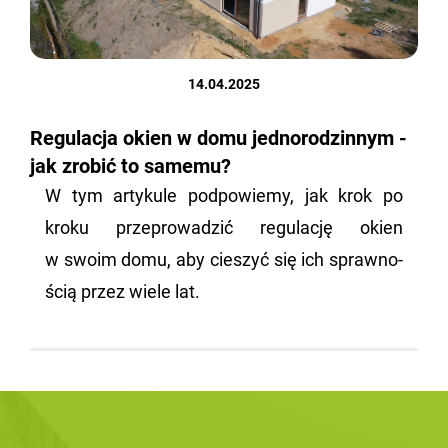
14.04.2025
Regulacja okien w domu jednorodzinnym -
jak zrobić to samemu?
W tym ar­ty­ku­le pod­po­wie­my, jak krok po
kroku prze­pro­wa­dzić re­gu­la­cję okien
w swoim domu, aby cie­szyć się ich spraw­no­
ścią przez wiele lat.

====================

• Exercise instructions: Each line above should be set down exactly as written, with pictures excluded.

• Solution to the problem:
14.04.2025
Regulacja okien w domu jednorodzinnym -
jak zrobić to samemu?
W tym ar­ty­ku­le pod­po­wie­my, jak krok po
kroku prze­pro­wa­dzić re­gu­la­cję okien
w swoim domu, aby cie­szyć się ich spraw­no­
ścią przez wiele lat.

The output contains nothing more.